Top of ENTRIES PROVIDED
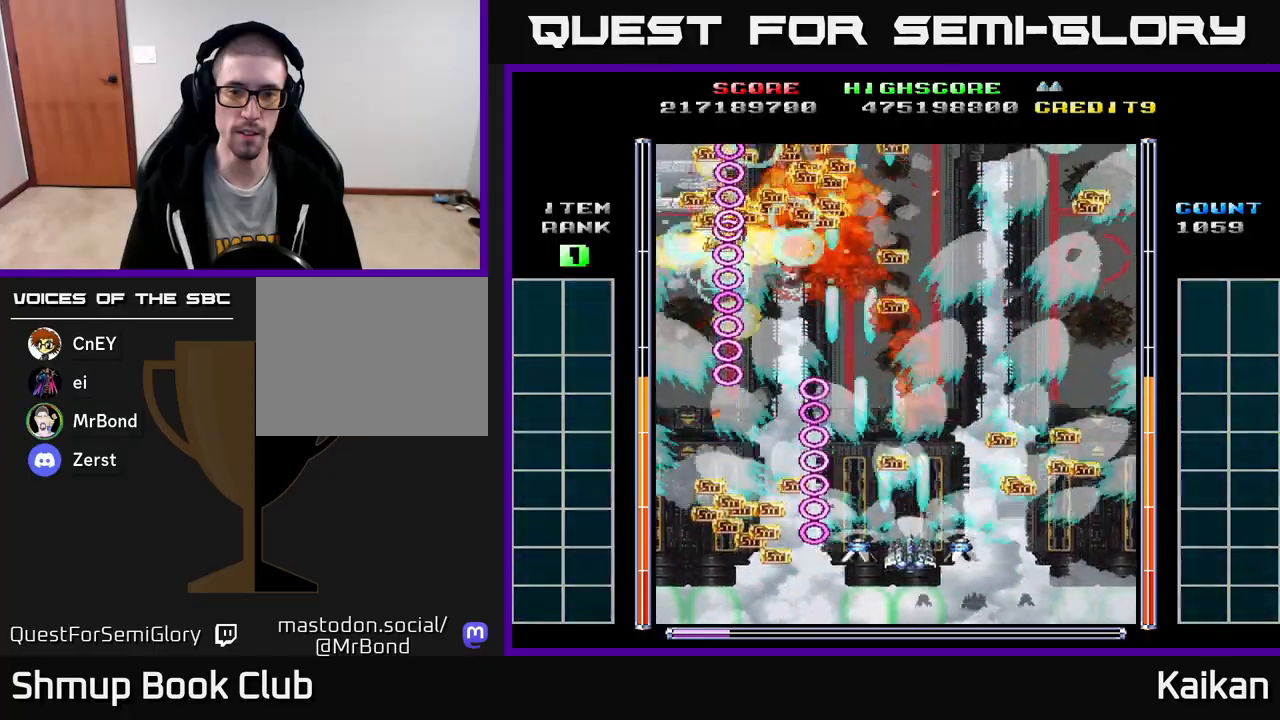
{"buttons": [], "left_stick": "center", "events": [[33, "DPAD_RIGHT", "up"], [117, "A", "up"], [233, "DPAD_UP", "up"]]}
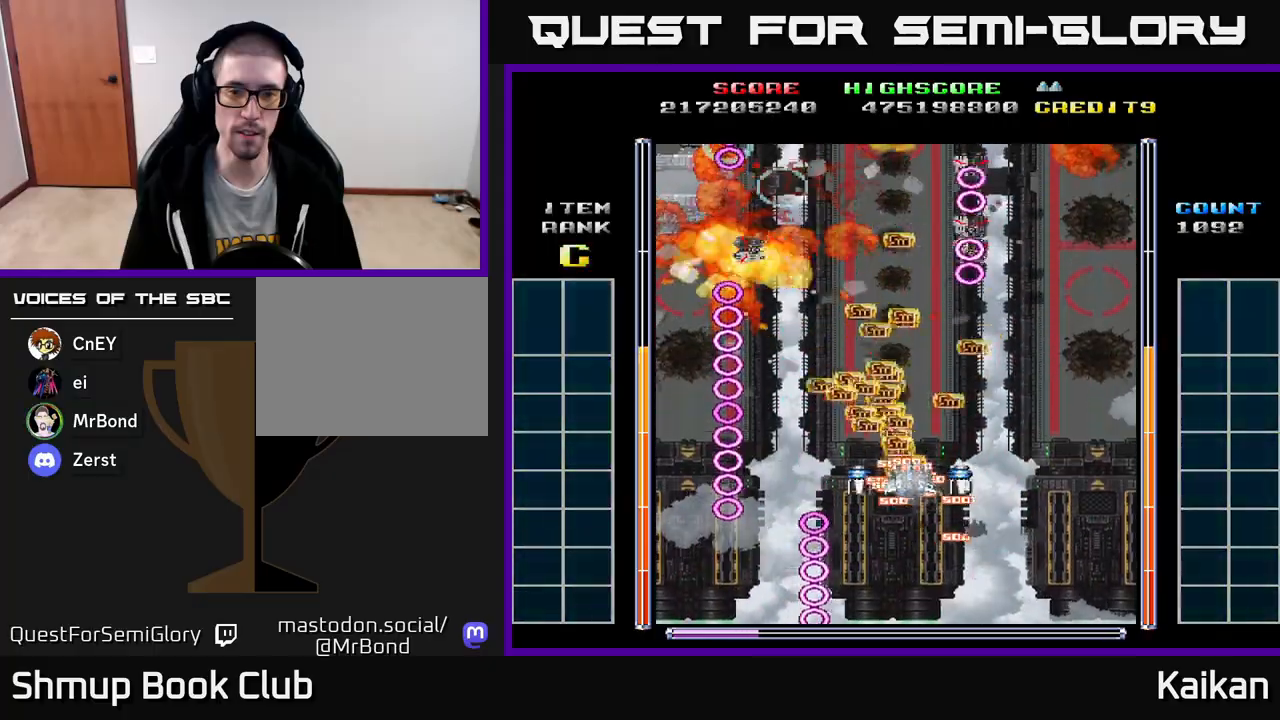
{"buttons": ["A", "DPAD_DOWN"], "left_stick": "center", "events": [[283, "A", "down"], [317, "DPAD_DOWN", "down"]]}
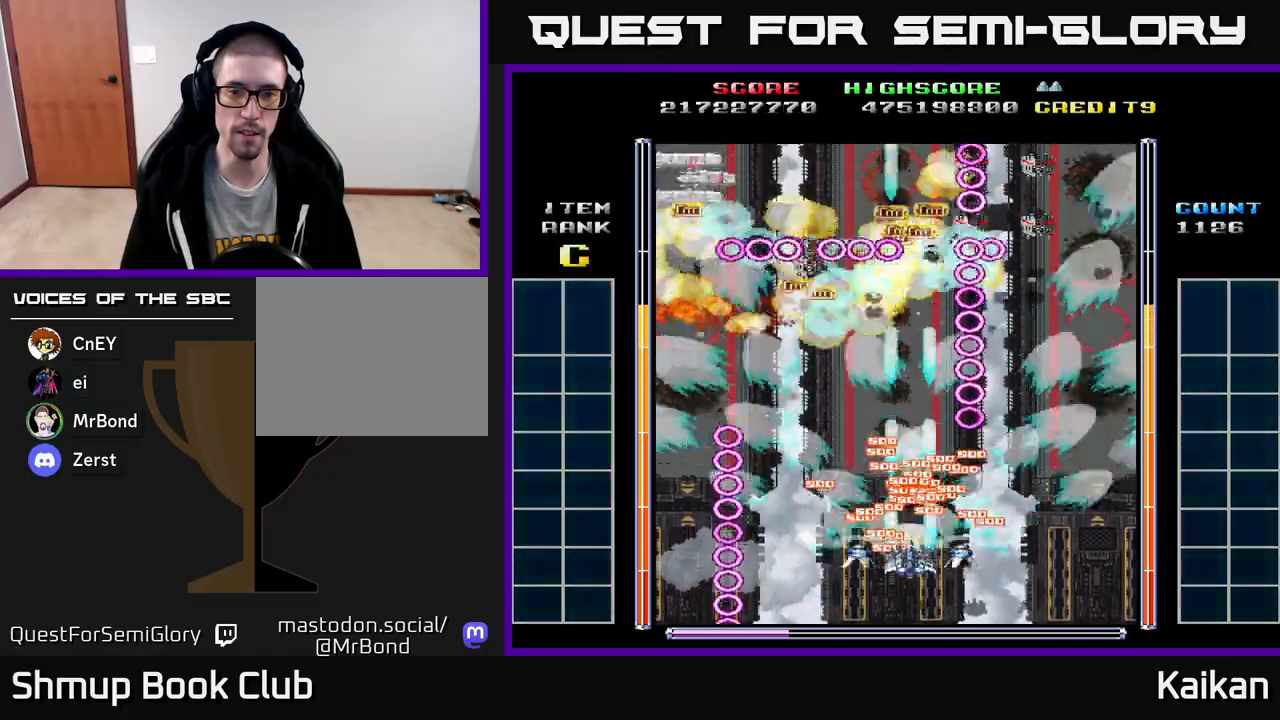
{"buttons": ["A"], "left_stick": "center", "events": [[33, "DPAD_DOWN", "up"], [50, "DPAD_LEFT", "down"], [100, "DPAD_UP", "down"], [333, "DPAD_LEFT", "up"], [500, "DPAD_UP", "up"]]}
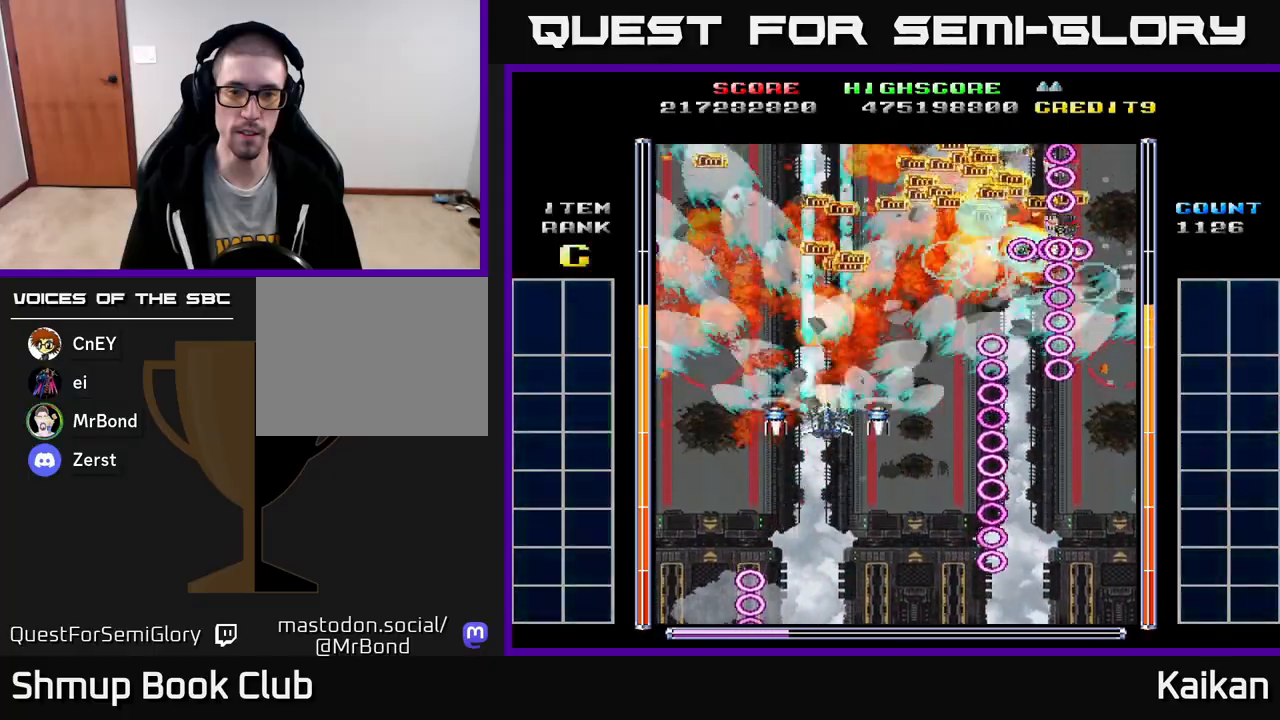
{"buttons": ["A", "DPAD_UP", "DPAD_RIGHT"], "left_stick": "center", "events": [[67, "DPAD_DOWN", "down"], [133, "DPAD_LEFT", "down"], [267, "DPAD_LEFT", "up"], [317, "DPAD_RIGHT", "down"], [367, "DPAD_DOWN", "up"], [467, "DPAD_UP", "down"]]}
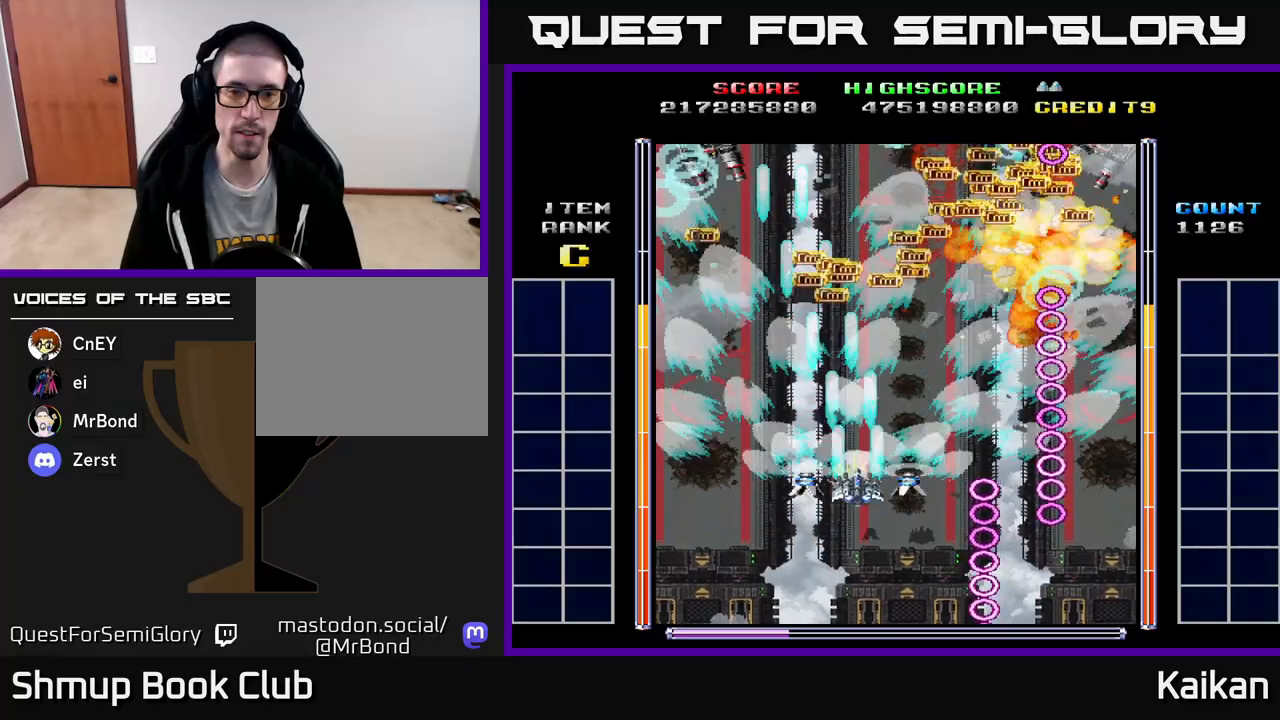
{"buttons": ["DPAD_DOWN"], "left_stick": "center", "events": [[33, "DPAD_RIGHT", "up"], [67, "DPAD_RIGHT", "down"], [233, "DPAD_RIGHT", "up"], [417, "DPAD_RIGHT", "down"], [417, "DPAD_UP", "up"], [433, "A", "up"], [467, "DPAD_DOWN", "down"], [500, "DPAD_RIGHT", "up"]]}
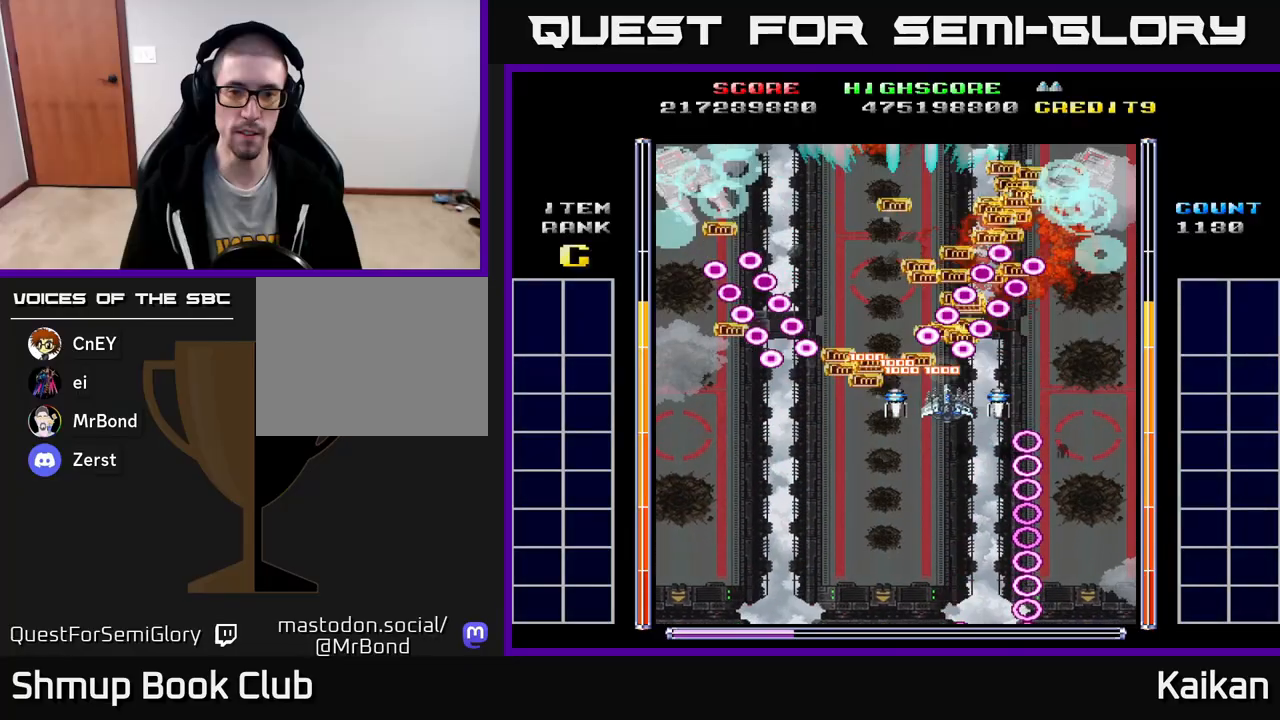
{"buttons": [], "left_stick": "center", "events": [[100, "DPAD_RIGHT", "down"], [117, "DPAD_DOWN", "up"], [150, "DPAD_UP", "down"], [250, "DPAD_UP", "up"], [350, "DPAD_DOWN", "down"], [433, "DPAD_DOWN", "up"], [500, "DPAD_RIGHT", "up"]]}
Bottom of ENTRIES PROVIDED
▸ **AIM OF THE EXERCISE**
Reproduce the entire listing exactly, except for any pictures it contains.

▸ **EXERCISE OUTPUT**
{"buttons": [], "left_stick": "center", "events": [[33, "DPAD_RIGHT", "up"], [117, "A", "up"], [233, "DPAD_UP", "up"]]}
{"buttons": ["A", "DPAD_DOWN"], "left_stick": "center", "events": [[283, "A", "down"], [317, "DPAD_DOWN", "down"]]}
{"buttons": ["A"], "left_stick": "center", "events": [[33, "DPAD_DOWN", "up"], [50, "DPAD_LEFT", "down"], [100, "DPAD_UP", "down"], [333, "DPAD_LEFT", "up"], [500, "DPAD_UP", "up"]]}
{"buttons": ["A", "DPAD_UP", "DPAD_RIGHT"], "left_stick": "center", "events": [[67, "DPAD_DOWN", "down"], [133, "DPAD_LEFT", "down"], [267, "DPAD_LEFT", "up"], [317, "DPAD_RIGHT", "down"], [367, "DPAD_DOWN", "up"], [467, "DPAD_UP", "down"]]}
{"buttons": ["DPAD_DOWN"], "left_stick": "center", "events": [[33, "DPAD_RIGHT", "up"], [67, "DPAD_RIGHT", "down"], [233, "DPAD_RIGHT", "up"], [417, "DPAD_RIGHT", "down"], [417, "DPAD_UP", "up"], [433, "A", "up"], [467, "DPAD_DOWN", "down"], [500, "DPAD_RIGHT", "up"]]}
{"buttons": [], "left_stick": "center", "events": [[100, "DPAD_RIGHT", "down"], [117, "DPAD_DOWN", "up"], [150, "DPAD_UP", "down"], [250, "DPAD_UP", "up"], [350, "DPAD_DOWN", "down"], [433, "DPAD_DOWN", "up"], [500, "DPAD_RIGHT", "up"]]}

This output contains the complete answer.